**Required work**
Write the data out again in full, with no departure from the original.

[Stored records]
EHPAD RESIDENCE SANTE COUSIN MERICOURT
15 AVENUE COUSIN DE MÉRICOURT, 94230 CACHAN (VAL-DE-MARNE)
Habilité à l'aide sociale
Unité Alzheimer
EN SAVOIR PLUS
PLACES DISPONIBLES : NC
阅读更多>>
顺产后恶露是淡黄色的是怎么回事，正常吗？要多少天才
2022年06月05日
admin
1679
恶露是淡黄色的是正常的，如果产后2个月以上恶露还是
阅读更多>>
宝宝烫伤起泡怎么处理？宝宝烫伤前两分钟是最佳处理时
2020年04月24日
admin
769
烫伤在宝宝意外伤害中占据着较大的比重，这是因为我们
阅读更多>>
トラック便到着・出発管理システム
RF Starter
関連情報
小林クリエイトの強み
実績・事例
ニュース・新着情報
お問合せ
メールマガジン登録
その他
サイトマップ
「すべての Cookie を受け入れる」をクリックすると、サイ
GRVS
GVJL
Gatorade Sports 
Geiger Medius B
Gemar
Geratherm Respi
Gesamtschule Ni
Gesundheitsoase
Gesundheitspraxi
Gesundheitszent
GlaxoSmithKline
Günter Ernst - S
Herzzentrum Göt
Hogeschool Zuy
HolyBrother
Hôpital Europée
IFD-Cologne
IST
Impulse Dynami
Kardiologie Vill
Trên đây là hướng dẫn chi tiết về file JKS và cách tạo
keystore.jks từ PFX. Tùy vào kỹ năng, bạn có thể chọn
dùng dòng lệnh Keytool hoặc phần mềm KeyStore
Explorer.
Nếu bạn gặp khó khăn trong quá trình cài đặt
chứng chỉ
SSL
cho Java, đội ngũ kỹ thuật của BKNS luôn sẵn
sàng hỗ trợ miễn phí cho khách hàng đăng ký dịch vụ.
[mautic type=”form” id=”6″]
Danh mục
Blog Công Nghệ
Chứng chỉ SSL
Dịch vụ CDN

**Task output**
EHPAD RESIDENCE SANTE COUSIN MERICOURT
15 AVENUE COUSIN DE MÉRICOURT, 94230 CACHAN (VAL-DE-MARNE)
Habilité à l'aide sociale
Unité Alzheimer
EN SAVOIR PLUS
PLACES DISPONIBLES : NC
阅读更多>>
顺产后恶露是淡黄色的是怎么回事，正常吗？要多少天才
2022年06月05日
admin
1679
恶露是淡黄色的是正常的，如果产后2个月以上恶露还是
阅读更多>>
宝宝烫伤起泡怎么处理？宝宝烫伤前两分钟是最佳处理时
2020年04月24日
admin
769
烫伤在宝宝意外伤害中占据着较大的比重，这是因为我们
阅读更多>>
トラック便到着・出発管理システム
RF Starter
関連情報
小林クリエイトの強み
実績・事例
ニュース・新着情報
お問合せ
メールマガジン登録
その他
サイトマップ
「すべての Cookie を受け入れる」をクリックすると、サイ
GRVS
GVJL
Gatorade Sports 
Geiger Medius B
Gemar
Geratherm Respi
Gesamtschule Ni
Gesundheitsoase
Gesundheitspraxi
Gesundheitszent
GlaxoSmithKline
Günter Ernst - S
Herzzentrum Göt
Hogeschool Zuy
HolyBrother
Hôpital Europée
IFD-Cologne
IST
Impulse Dynami
Kardiologie Vill
Trên đây là hướng dẫn chi tiết về file JKS và cách tạo
keystore.jks từ PFX. Tùy vào kỹ năng, bạn có thể chọn
dùng dòng lệnh Keytool hoặc phần mềm KeyStore
Explorer.
Nếu bạn gặp khó khăn trong quá trình cài đặt
chứng chỉ
SSL
cho Java, đội ngũ kỹ thuật của BKNS luôn sẵn
sàng hỗ trợ miễn phí cho khách hàng đăng ký dịch vụ.
[mautic type=”form” id=”6″]
Danh mục
Blog Công Nghệ
Chứng chỉ SSL
Dịch vụ CDN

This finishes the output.